Is It OK to Continue TNF Inhibitors with COVID-19 Infection? Save
Registry level data of patients with immune-mediated inflammatory diseases (IMIDs) diagnosed with COVID-19 should continue their TNF inhibitor (TNFi) therapy as such patients were less likely to experience adverse COVID-19 outcomes (compared to other immunomodulatory treatments).
Patient data was drawn from 3 international COVID-19 registries comprising individuals with rheumatic diseases, inflammatory bowel disease, and psoriasis (March 2020 to February 2021). The cohort included IMID patients diagnosed with COVID-19 and were taking TNF inhibitors in combination with azathioprine/6-mercaptopurine therapy, methotrexate monotherapy, azathioprine/6-mercaptopurine monotherapy, or Janus kinase inhibitor monotherapy. Poor COVID outcomes included COVID-19–associated hospitalization or death.

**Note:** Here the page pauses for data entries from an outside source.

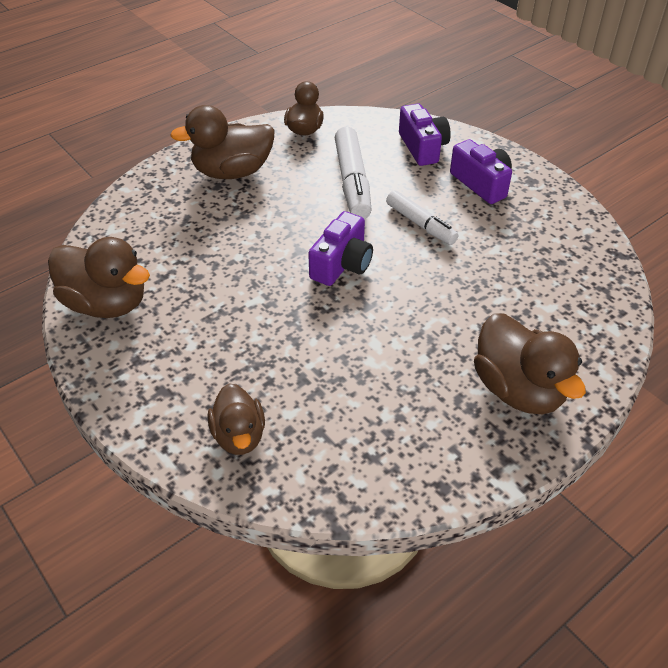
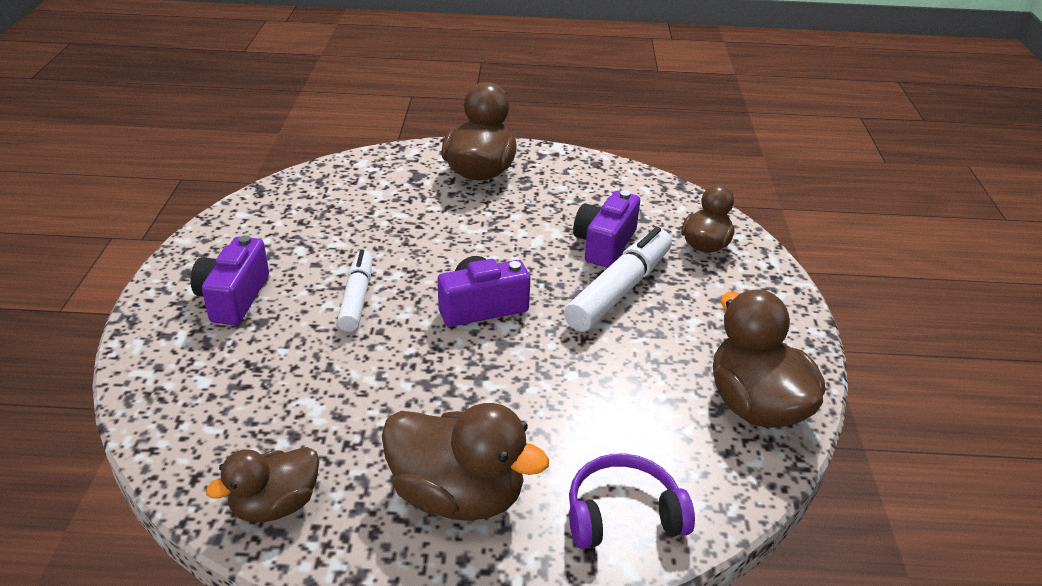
camera: 140 degrees left, 10 degrees down
(145, 206) = (623, 515): none -> purple headphones
(352, 182) = (344, 382): white marker -> white marker (619, 290)
(423, 147) = (201, 374): purple camera -> purple camera (604, 244)

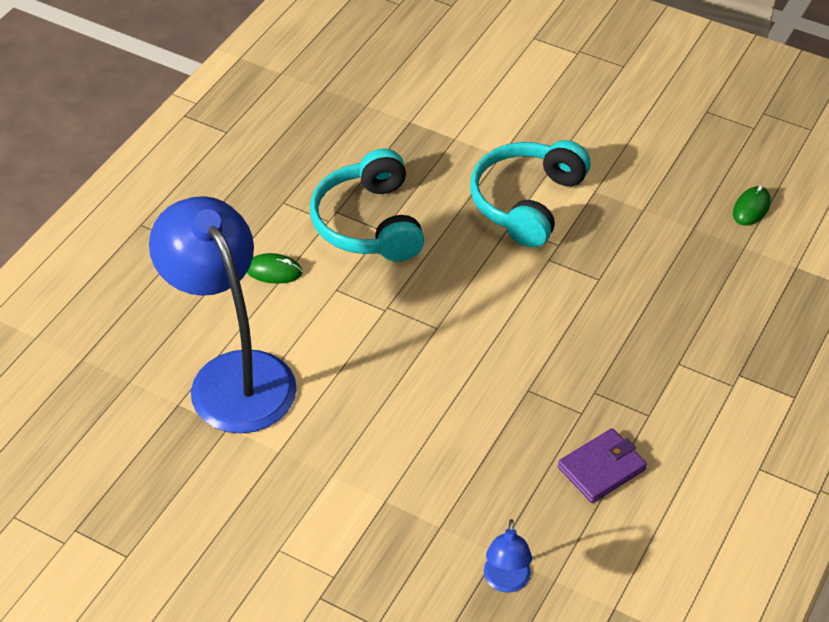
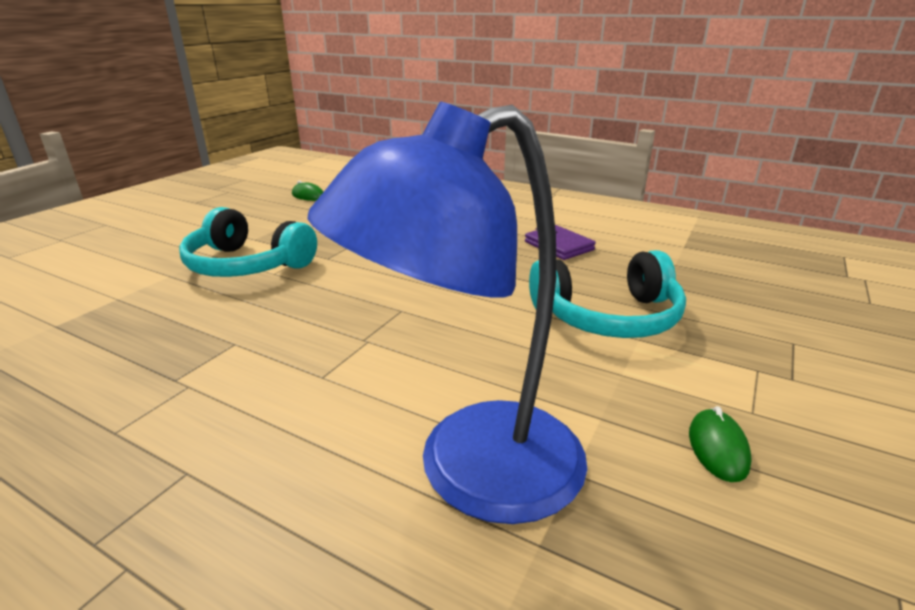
camera: 90 degrees left, 20 degrees down
(274, 271) = (263, 436): green mouse -> green mouse (717, 448)
(369, 223) = (216, 353): turquoise headphones -> turquoise headphones (608, 316)
(506, 582) = (691, 282): blue lamp -> none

A total of 6077 IMID patients were analyzed; 59% female, with a mean age of 49 years. The cohort included 35% RA, 25% Crohns disease and 1297 patients (21.3%) were hospitalized, and 189 patients (3.1%) died.

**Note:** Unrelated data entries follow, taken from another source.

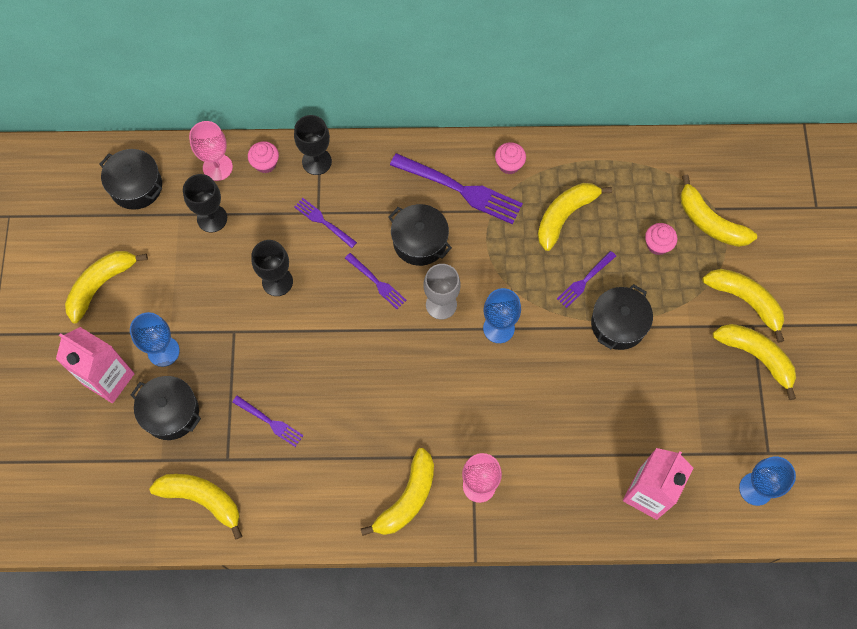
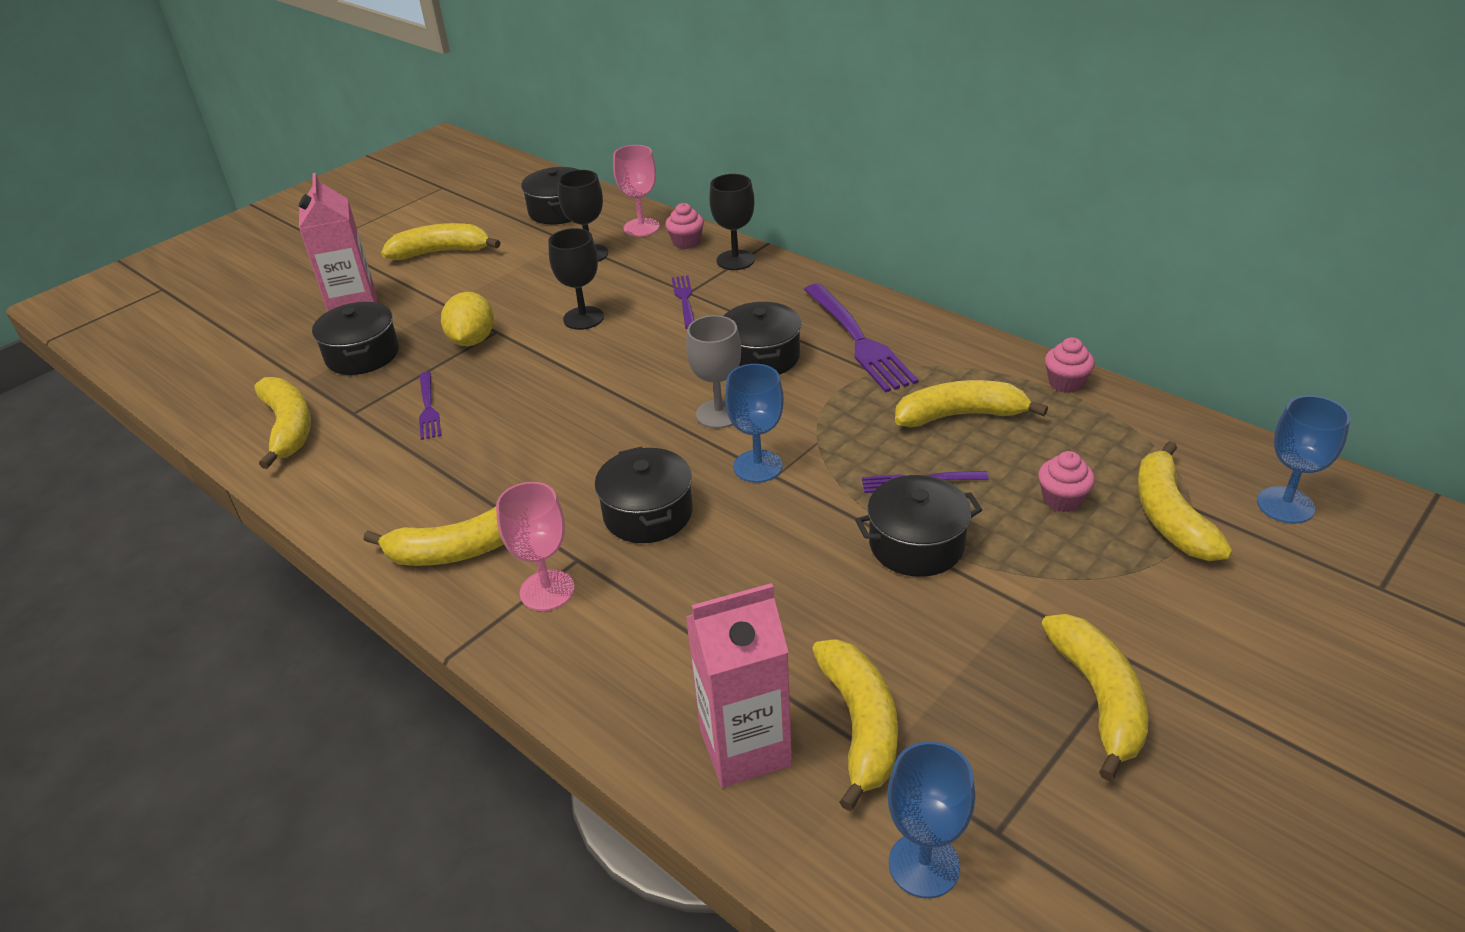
camera: 45 degrees right, 30 degrees down
(163, 351) = (421, 313): blue goblet -> blue goblet (1285, 505)
(228, 350) = (472, 340): none -> yellow lemon
(377, 282) = (675, 364): purple fork -> none
(476, 402) = (648, 513): none -> black pot
(509, 164) = (940, 346): pink cupcake -> pink cupcake (1066, 383)
(745, 301) = (1145, 625): yellow banana -> yellow banana (860, 725)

Compared with patients on TNF inhibitor monotherapy hospitalization or death rates were:
- TNF inhibitor with azathioprine/6-mercaptopurine therapy: OR 1.74; (1.17-2.58); P = .006
- Azathioprine/6-mercaptopurine monotherapy: OR 1.84; 95% CI, 1.30-2.61; P = .001
- Methotrexate monotherapy: OR, 2.00; 95% CI, 1.57-2.56; P < .001
- Jak inhibitor monotherapy: OR, 1.82; 95% CI, 1.21-2.73; P = .004
- TNF inhibitor in combination with methotrexate therapy: OR, 1.18; 95% CI, 0.85-1.63; P = .33
TNF inhibitor monotherapy (and TNFi plus MTX) had a lower risk of poor COVID-19 outcomes compared with other commonly prescribed DMARD and immunomodulatory treatment regimens in IMID patients. It appears prudent to continue TNFi therapy with COVID-19 infection. The same cannot be said for JAK inhibitors and thiopruine (AZA/6MP) agents that had a significantly great risk of hospitalization or death in COVID infected IMID patients.